__Source records__:
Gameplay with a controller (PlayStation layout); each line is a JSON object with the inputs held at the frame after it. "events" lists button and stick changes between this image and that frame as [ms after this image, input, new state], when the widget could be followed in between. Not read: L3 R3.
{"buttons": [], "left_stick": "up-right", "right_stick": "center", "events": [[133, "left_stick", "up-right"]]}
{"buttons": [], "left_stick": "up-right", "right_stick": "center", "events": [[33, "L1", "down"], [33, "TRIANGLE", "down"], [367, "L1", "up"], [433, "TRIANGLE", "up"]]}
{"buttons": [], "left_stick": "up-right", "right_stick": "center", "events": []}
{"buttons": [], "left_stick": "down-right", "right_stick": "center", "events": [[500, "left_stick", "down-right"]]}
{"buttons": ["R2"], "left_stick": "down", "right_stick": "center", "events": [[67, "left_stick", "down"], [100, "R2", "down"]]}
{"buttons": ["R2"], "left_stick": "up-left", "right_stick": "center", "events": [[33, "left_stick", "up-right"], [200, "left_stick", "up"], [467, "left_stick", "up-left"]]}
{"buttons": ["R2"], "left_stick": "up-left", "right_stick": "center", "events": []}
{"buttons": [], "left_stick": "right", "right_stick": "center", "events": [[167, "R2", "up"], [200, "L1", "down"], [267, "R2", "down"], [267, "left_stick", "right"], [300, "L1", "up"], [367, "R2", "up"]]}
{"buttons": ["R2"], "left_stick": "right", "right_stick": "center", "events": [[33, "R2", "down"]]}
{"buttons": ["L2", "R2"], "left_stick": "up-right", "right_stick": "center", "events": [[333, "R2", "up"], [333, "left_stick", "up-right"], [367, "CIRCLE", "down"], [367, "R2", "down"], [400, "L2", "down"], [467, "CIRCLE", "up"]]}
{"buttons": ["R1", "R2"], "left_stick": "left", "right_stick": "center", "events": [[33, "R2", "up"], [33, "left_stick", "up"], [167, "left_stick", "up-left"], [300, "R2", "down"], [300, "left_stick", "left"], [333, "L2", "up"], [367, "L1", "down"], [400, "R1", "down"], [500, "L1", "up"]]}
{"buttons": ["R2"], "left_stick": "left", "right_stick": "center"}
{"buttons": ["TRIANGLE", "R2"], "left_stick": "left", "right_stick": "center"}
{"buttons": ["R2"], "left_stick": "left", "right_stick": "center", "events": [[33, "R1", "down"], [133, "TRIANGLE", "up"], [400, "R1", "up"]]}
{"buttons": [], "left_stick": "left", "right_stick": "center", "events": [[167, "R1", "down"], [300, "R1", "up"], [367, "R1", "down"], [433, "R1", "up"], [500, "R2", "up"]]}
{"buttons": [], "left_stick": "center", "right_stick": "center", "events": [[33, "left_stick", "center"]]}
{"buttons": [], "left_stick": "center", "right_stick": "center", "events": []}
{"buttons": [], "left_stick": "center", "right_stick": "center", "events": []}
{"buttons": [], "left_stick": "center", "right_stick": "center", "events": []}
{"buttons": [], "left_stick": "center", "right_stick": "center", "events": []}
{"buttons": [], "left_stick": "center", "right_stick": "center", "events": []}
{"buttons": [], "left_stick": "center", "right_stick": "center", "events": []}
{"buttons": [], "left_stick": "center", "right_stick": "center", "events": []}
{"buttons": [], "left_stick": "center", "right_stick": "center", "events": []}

__Task to complete__:
Search the listing above for "TRIANGLE" and copy every line that has it.

__Written solution__:
{"buttons": [], "left_stick": "up-right", "right_stick": "center", "events": [[33, "L1", "down"], [33, "TRIANGLE", "down"], [367, "L1", "up"], [433, "TRIANGLE", "up"]]}
{"buttons": ["TRIANGLE", "R2"], "left_stick": "left", "right_stick": "center"}
{"buttons": ["R2"], "left_stick": "left", "right_stick": "center", "events": [[33, "R1", "down"], [133, "TRIANGLE", "up"], [400, "R1", "up"]]}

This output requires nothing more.